Task objective: Pick every line out of the entries below that has the string "within", and copy it.
_ _ _ _ _ _ _
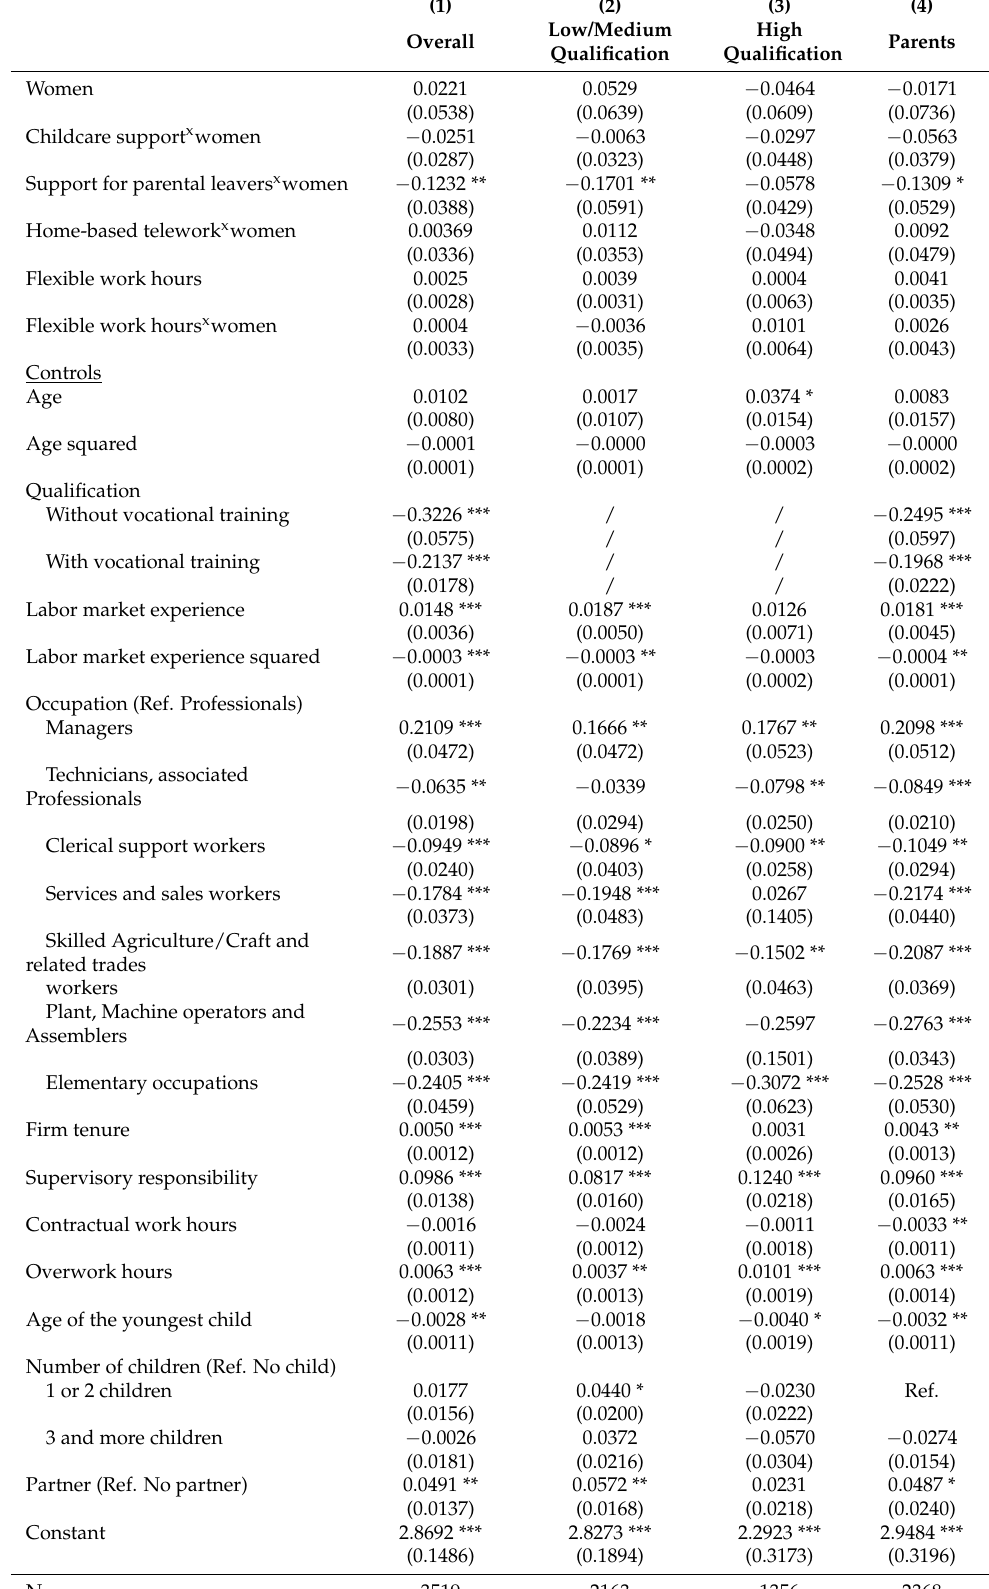
Table A12. The association of WLM and log hourly wages within establishments with at least one EQM, including controls (extended version of Table 5, step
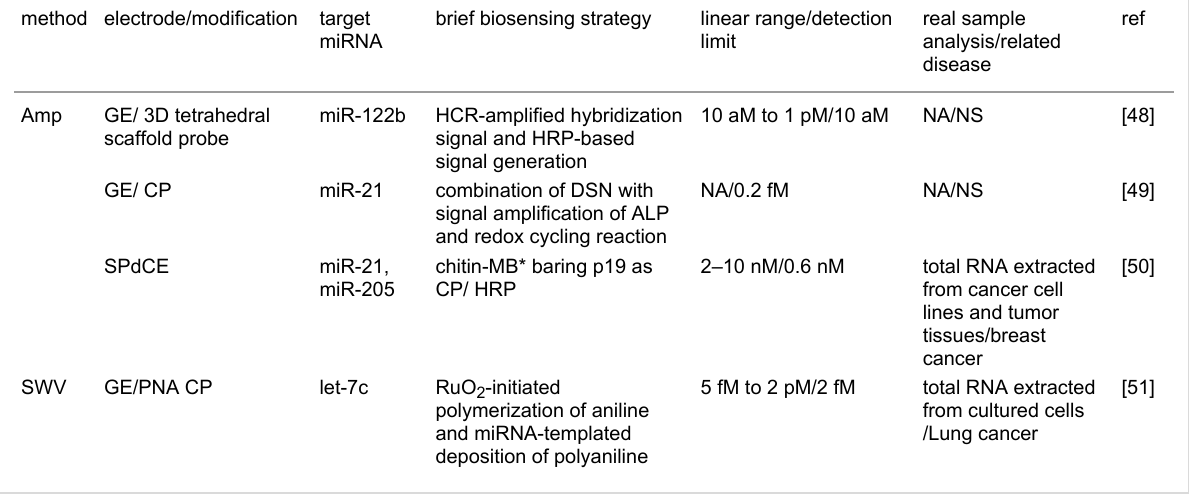
Table 3: The comparison of the proposed electrochemical nanobiosensor specifications with selected recently published electrochemical biosensors for the detection of miRNA. a method electrode/modification target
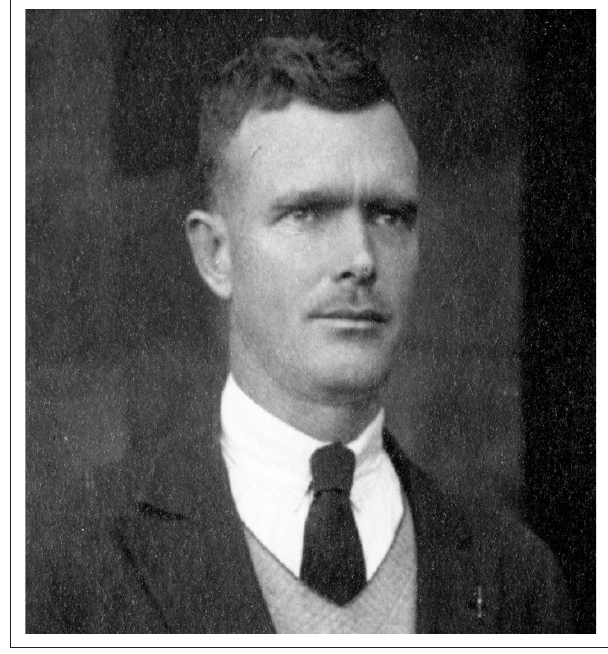
Source : Photograph courtesy of Dr D. Verwoerd from the University of Pretoria FIGURE 4: Dr H.H. Curson (circa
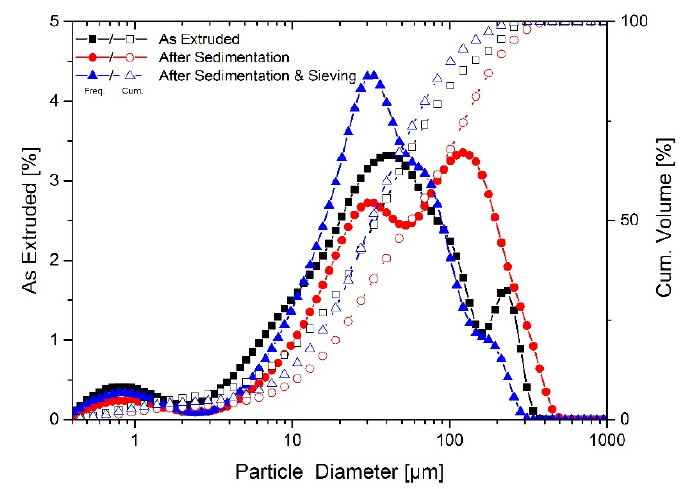
Figure 5. Volume-based particle size distributions for the PBT powder after different processing steps: after extrusion, sedimentation in the settling tank, and sedimentation & sieving with a 150 µm sieve. Solid curves and symbols represent the frequency distributions, open symbols with dashed lines represent the cumulative distributions. Table 3. Particle size distributions of the powder after different classification process steps.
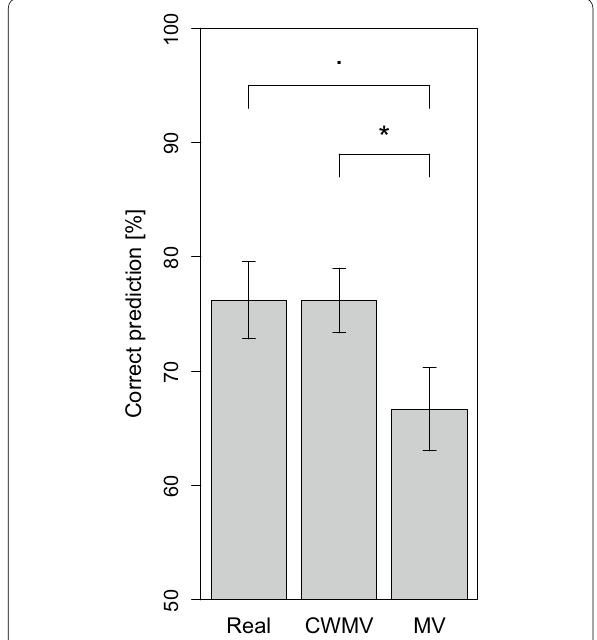
Fig. 2 Performance of real versus simulated groups. Comparing the accuracy of real group decisions to simulated group decisions using either CWMV or MV for aggregation of the individual decisions and confidences. Simulated groups based on CWMV predict the performance of real groups very well, while simulated groups based on MV underestimate the performance of real groups. Error bars indicate standard errors of the mean computed across groups. ∗ p < 0.05 . · p < 0.1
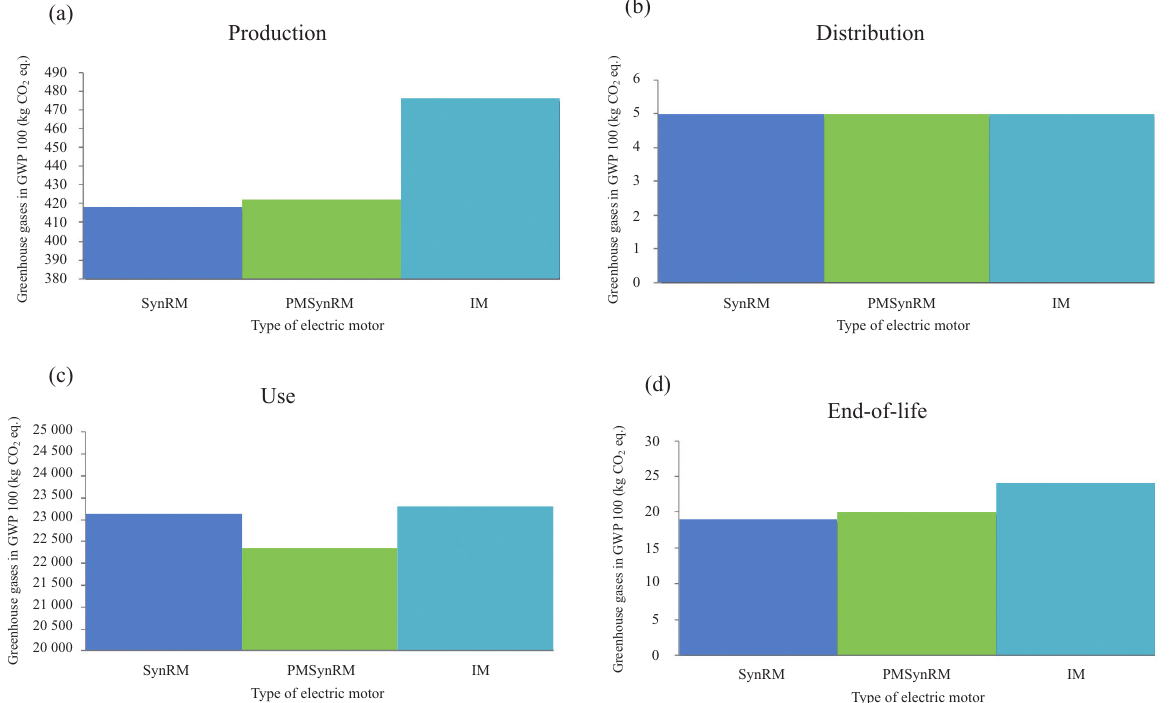
Fig. 8. Greenhouse gases vs. the type of electric motor in four life cycle stages: production (a), distribution (b), use (c) and end of life (d).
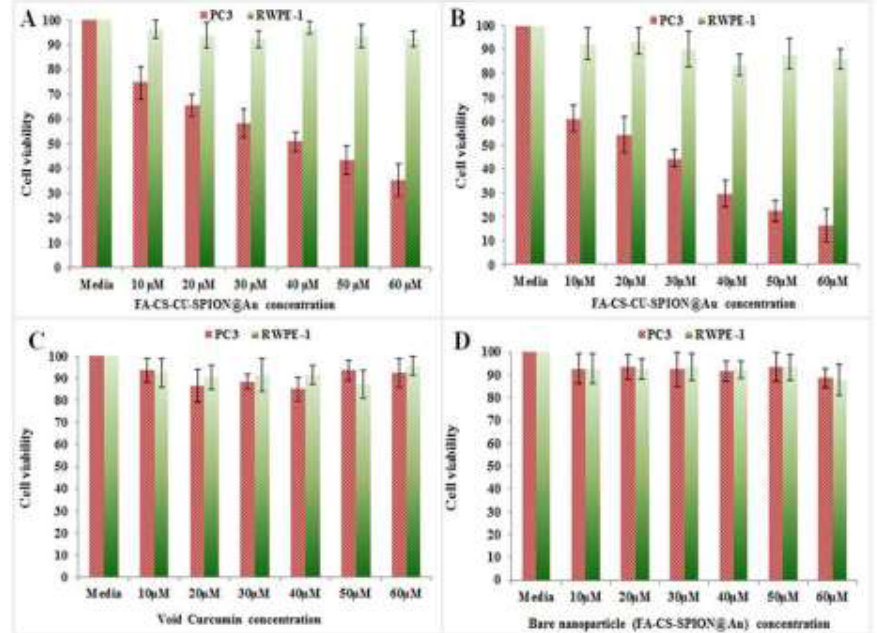
Figure 5. Cytotoxic effect of (10-60 μM) concentrations of FA-CU-CS-Fe@Au NPs after 24 h (A), 48 h (B), and void CU (C) & FA-CS-Fe@Au NPs (D) at 48 h on PC3 and RWPE-1 cell lines. The FA-CU-CS-Fe@Au NPs IC50 value for PC3 cell lines was 54 μM within 24 h which was reduced relative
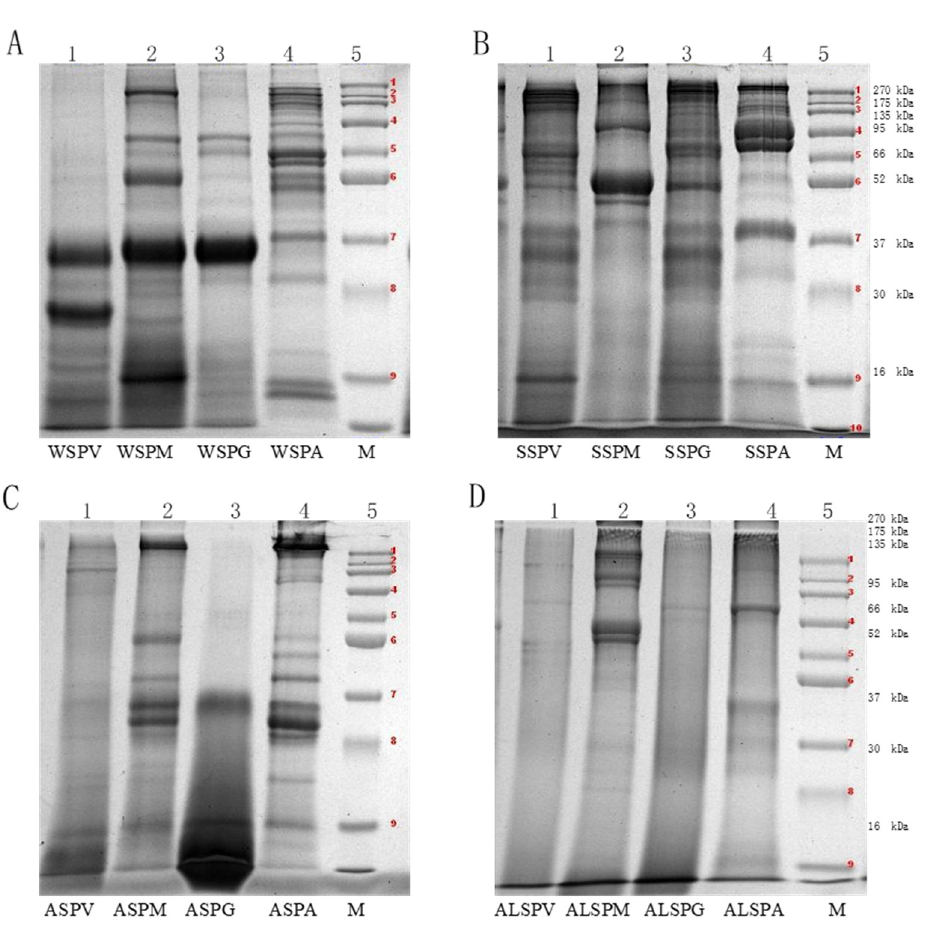
Figure 2. Molecular mass distribution of proteins isolated from different parts of oyster ( Crassostrea hongkongensis ). ( A ), Electrophoregrams of the WSP components in visceral mass, mantle, gill and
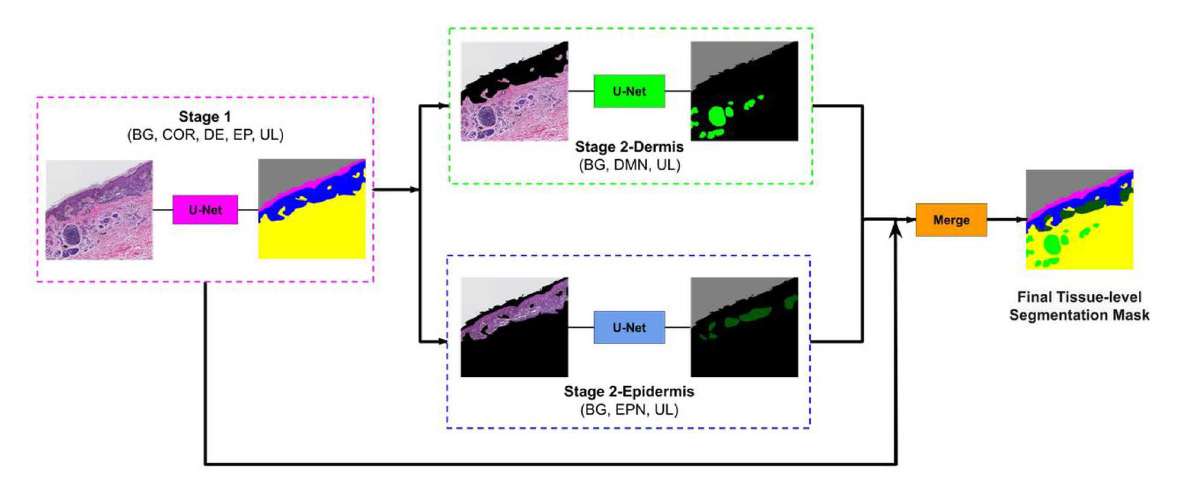
FIGURE4 Overview of our approach. The image first goes to stage 1 and the segmentation mask of entities (COR, Stratum Corneum; EP, Epidermis; DE, Dermis; BG, Background; UL, Unlabeled) in stage 1 is generated. Then this mask is used to remove the epidermis from stage 2-Dermis input and remove the dermis from stage 2-Epidermis input. The modified images are fed to their corresponding trained model. Stage 2-Dermis generates the segmentation masks of entities present in the dermis (DMN, Dermal nests), and stage 2-Epidermis generates the entities in the epidermis (EPN, Epidermal nests). In the end, stage 2-Dermis and stage 2-Epidermis segmentation masks are overlaid on the stage 1 mask and the final tissue-level segmentation mask is generated (Reprinted by permission from Springer, Journal of Digital Imaging, “Segmenting Skin Biopsy Images with Coarse and Sparse Annotations using U-Net,” S. Nofallah, M. Mokhtari, W. Wu, S. Mehta, S. Knezevich, C. J. May, O. H. Chang, A. C. Lee, J. G. Elmore, L. G. Shapiro, Copyright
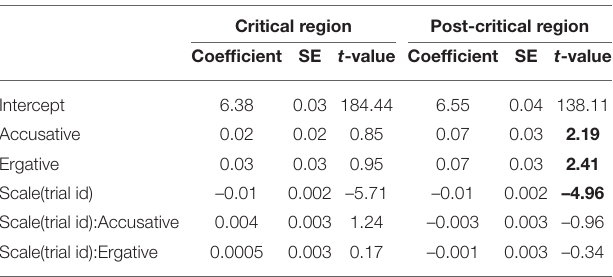
TABLE 10 | Lmer results for reading time at the critical (non-finite verb) and the post-critical region with trial id as a covariate for Experiment 3. The analysis uses treatment contrast, with the Locative condition as the baseline with the coefficient signifying the difference from the baseline.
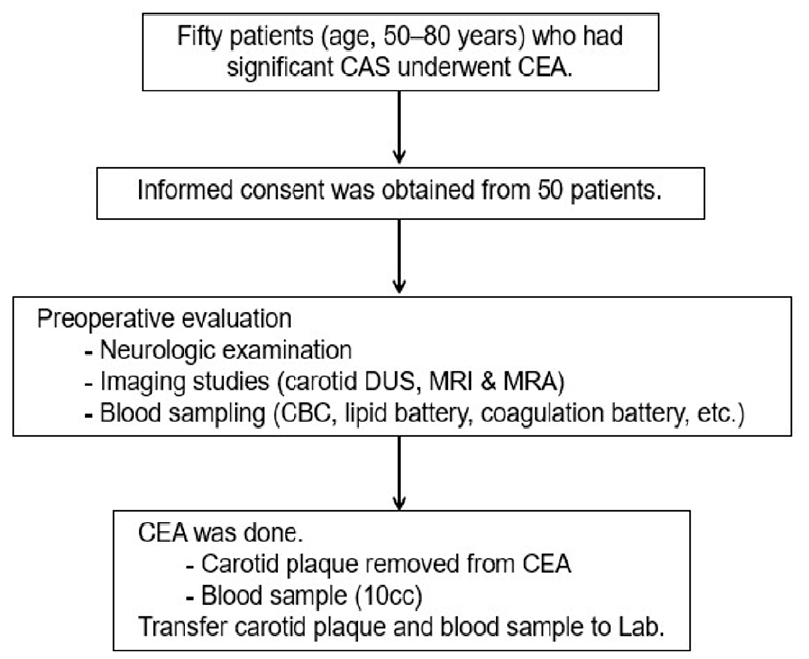
Figure 1. Diagram of the study design. CAS, carotid artery stenosis; CEA, carotid endarterectomy; CBC, complete blood count; DUS, Doppler ultrasound; MRA, magnetic resonance angiography, MRI, magnetic resonance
_ _ _ _ _ _ _
Exercise output:
Table A12. The association of WLM and log hourly wages within establishments with at least one EQM, including controls (extended version of Table 5, step
Figure 5. Cytotoxic effect of (10-60 μM) concentrations of FA-CU-CS-Fe@Au NPs after 24 h (A), 48 h (B), and void CU (C) & FA-CS-Fe@Au NPs (D) at 48 h on PC3 and RWPE-1 cell lines. The FA-CU-CS-Fe@Au NPs IC50 value for PC3 cell lines was 54 μM within 24 h which was reduced relative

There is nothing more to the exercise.